En Utrera igual que en otras localidades, a veces le ponen monumentos, calles, etc. a personas con más o menos relevancias, algunas no me lo explico, sobre todos a ellos mismos, que consienten y son cómplices de que pongan su nombre a una calle , en vida y sin haber hecho nada de relevancia.
Concretamente el pasado domingo paseando por el Paseo de Consolación, me llevé la sorpresa, que aquello no era el “Paseo de Consolación” como yo lo había conocido toda la vida y así se lo llamaba todo los utreranos y los que no somos de Utrera; pero llevamos toda la vida relacionada
con esa ciudad. Pues resulta que ahora al PASEO DE CONSOLACIÓN, le han puesto el nombre de un profesor; pues aquello para todos los UTRERANOS y los que amamos a ese pueblo, eso será siempre el PASEO DE CONSOLACIÓN, a pesar del Alcalde o el Concejal de turno que se le ha ocurrido tan brillante idea.

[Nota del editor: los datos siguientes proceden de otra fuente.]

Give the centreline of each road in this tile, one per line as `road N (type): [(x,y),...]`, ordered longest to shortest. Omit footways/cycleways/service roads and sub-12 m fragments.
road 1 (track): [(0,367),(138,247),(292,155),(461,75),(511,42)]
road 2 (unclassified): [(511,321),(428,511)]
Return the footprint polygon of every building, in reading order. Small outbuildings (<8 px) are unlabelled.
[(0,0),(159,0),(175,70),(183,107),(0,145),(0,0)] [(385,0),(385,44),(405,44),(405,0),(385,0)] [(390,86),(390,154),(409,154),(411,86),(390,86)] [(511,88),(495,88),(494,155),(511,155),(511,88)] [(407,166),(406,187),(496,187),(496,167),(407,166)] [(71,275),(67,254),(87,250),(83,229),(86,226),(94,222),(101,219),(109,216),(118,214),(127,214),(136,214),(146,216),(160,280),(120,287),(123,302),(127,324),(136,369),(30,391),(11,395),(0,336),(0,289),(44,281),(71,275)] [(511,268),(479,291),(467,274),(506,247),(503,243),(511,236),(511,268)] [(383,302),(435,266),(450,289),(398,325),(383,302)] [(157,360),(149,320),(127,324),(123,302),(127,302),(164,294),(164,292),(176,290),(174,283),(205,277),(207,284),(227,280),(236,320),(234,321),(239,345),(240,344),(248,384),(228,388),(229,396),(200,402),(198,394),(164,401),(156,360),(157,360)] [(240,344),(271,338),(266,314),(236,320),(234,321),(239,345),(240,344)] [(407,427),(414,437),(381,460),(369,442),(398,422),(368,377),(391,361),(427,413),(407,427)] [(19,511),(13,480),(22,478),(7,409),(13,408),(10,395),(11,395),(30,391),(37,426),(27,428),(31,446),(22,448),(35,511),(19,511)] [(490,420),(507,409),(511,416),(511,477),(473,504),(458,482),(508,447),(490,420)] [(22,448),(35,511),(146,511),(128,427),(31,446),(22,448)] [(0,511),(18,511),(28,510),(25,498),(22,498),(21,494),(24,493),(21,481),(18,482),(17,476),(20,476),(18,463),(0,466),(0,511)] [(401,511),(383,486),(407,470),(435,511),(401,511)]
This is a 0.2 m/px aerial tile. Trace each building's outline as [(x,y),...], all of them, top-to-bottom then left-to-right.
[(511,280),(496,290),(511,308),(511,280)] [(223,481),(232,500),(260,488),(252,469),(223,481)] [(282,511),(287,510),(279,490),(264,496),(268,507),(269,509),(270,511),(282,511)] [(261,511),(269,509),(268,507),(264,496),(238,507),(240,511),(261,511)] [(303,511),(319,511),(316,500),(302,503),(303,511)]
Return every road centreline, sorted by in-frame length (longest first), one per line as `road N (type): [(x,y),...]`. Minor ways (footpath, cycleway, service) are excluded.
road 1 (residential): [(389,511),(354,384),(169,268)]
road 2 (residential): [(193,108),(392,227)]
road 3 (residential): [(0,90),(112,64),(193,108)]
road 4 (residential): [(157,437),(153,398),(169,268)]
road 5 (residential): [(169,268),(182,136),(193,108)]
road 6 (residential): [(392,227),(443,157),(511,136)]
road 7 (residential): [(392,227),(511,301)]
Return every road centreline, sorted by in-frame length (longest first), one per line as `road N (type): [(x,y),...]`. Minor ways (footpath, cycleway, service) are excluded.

A los Hermanos Quinteros, que sólo por el agravio de haber en su día derribado su casa, de lo que yo fui testigo, siendo alcalde el Sr. Naranjo, lo que quiere decir que ya llevo relacionado con esa ciudad bastante tiempo sin ser de Utrera, se le debía de hacer un magnifico monumento en la Plaza Gibaxa, frente al Ayuntamiento y frente a la Casa que nunca se debió de derribar, siendo de los hijos mas emblemático de esa ciudad, y los pobres Joaquín y Serafín tienen un indigno monumento en el Parque de Consolación, que parecen que están metido en una lavadora como me decía “Baldomero el peluquero de los Salesianos.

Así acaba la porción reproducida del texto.